Democrats should be able to both investigate and lead, but it will take an embrace of Republican-style discipline (hardly a Democratic strong suit), an appreciation for deferred gratification (think inauguration day, January 2009) and a shrewd division of labor between pit bulls and show horses.
Here, then, is a playbook for the Democrats -- one that keeps the show horses preening, lets the pit bulls attack, helps the party figure out how to use its new subpoena power to maximum effect and encourages the sort of reality-based disclosures that all citizens, regardless of party, deserve.
First, the Democrats must broker a separation of powers. The show horses are their putative candidates for president, especially in the Senate, and the party's leadership in both chambers. Keep them above the fray, focusing on proposals for the future and the new "action plans," especially in foreign policy. But unleash the pit bulls: the committee chairs, their seconds and investigators who will dig relentlessly, identify targets and thus, inevitably, leave themselves vulnerable in their next reelection campaigns.
I've spent the past several years investigating various aspects of the Bush administration -- including economic policy and the battle against terrorism -- so I know there are so very many targets for the Democrats to choose from. However, there is not unlimited public patience for such efforts. The Democrats should therefore start with the freshest data: Exit polls from the midterm elections showed that concern about Iraq was matched by broader concerns about terrorism and, surprisingly, government corruption.
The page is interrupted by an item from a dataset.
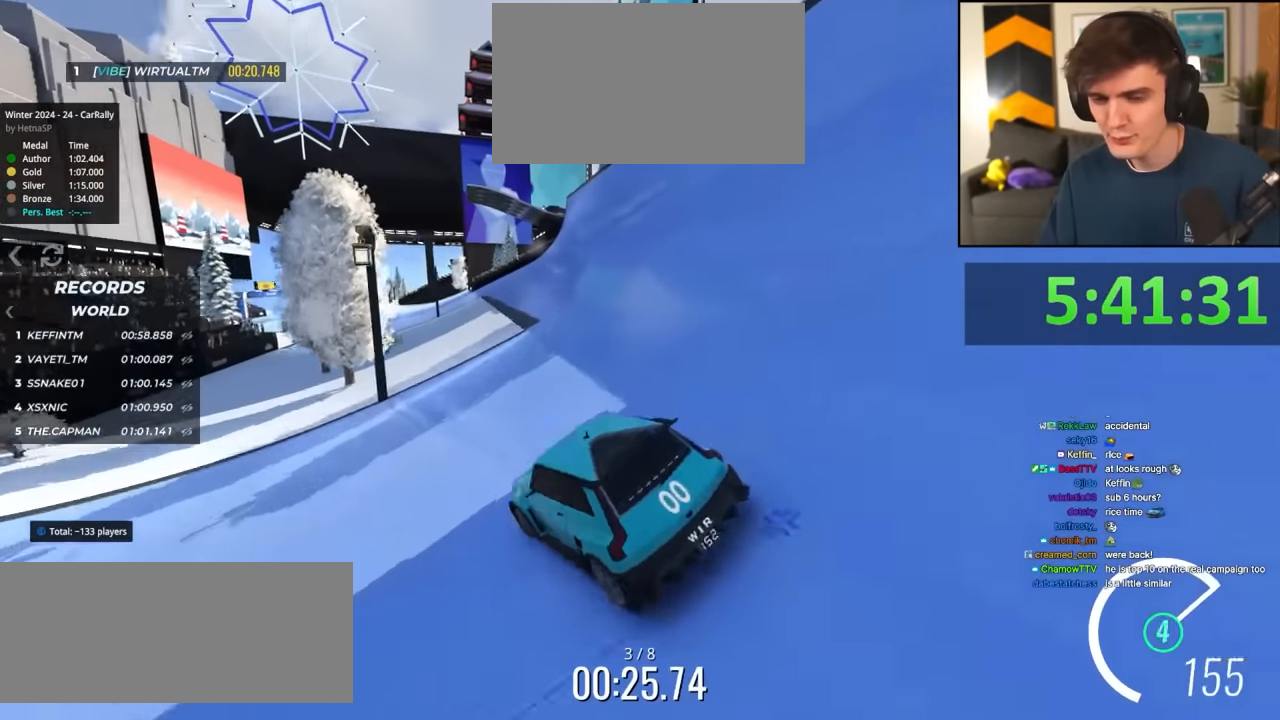
{"keys": ["up"], "events": [[67, "right", "up"], [300, "left", "down"], [400, "left", "up"]]}
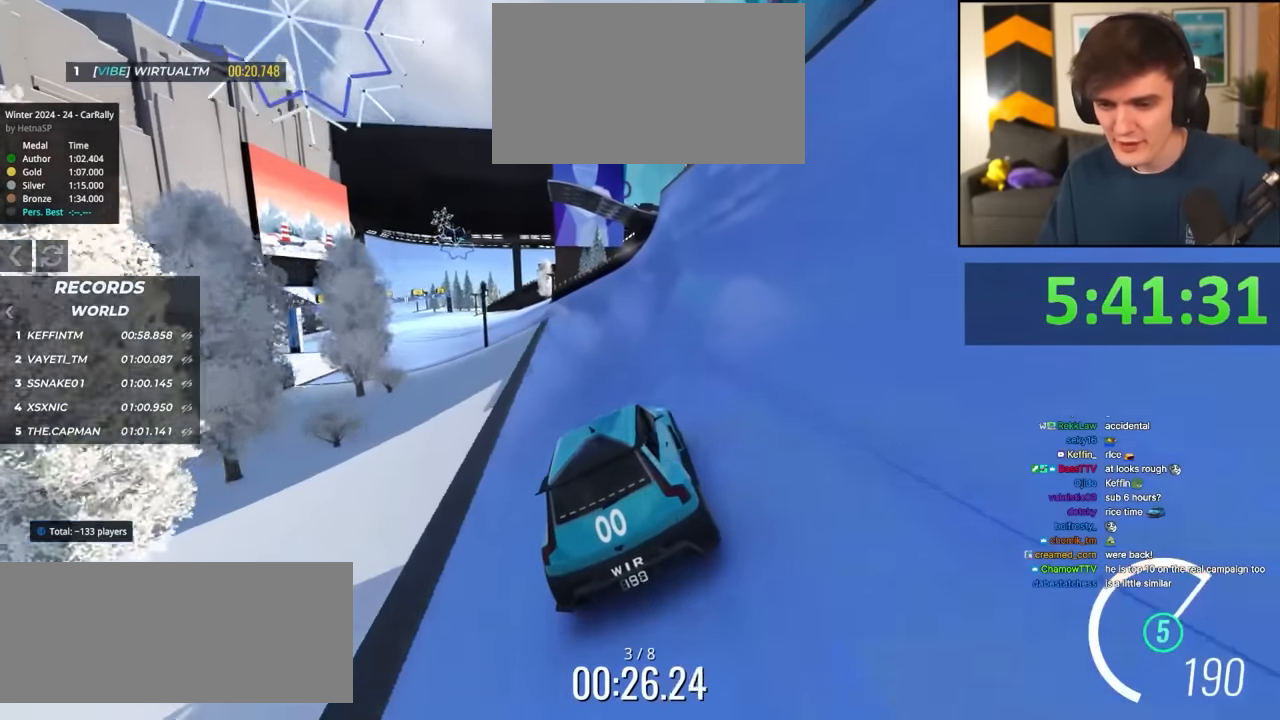
{"keys": ["left", "up"], "events": [[217, "left", "down"], [284, "left", "up"], [417, "left", "down"]]}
Indeed, the Bush administration's ability to remain scandal-free until last year's meltdown over lobbyist Jack Abramoff was, in large measure, a triumph of one-party rule over congressional oversight. While lobbyists for energy, health care and the automotive industry have walked through the Bush years in a state of near bliss, congressional watchdogs were defunded and career inspectors general of various departments were replaced by political appointees.
The vast U.S. energy industry may be the ripest target for a corruption investigation. When Vice President Cheney's energy task force was meeting in early 2001 -- meetings whose secrecy Cheney has managed to protect against legal challenge -- the goal of U.S. energy independence was barely an afterthought. Now, with the United States mired in the affairs of petro-dictatorships in the Middle East, even the president has emphasized the need to cure our addiction to oil.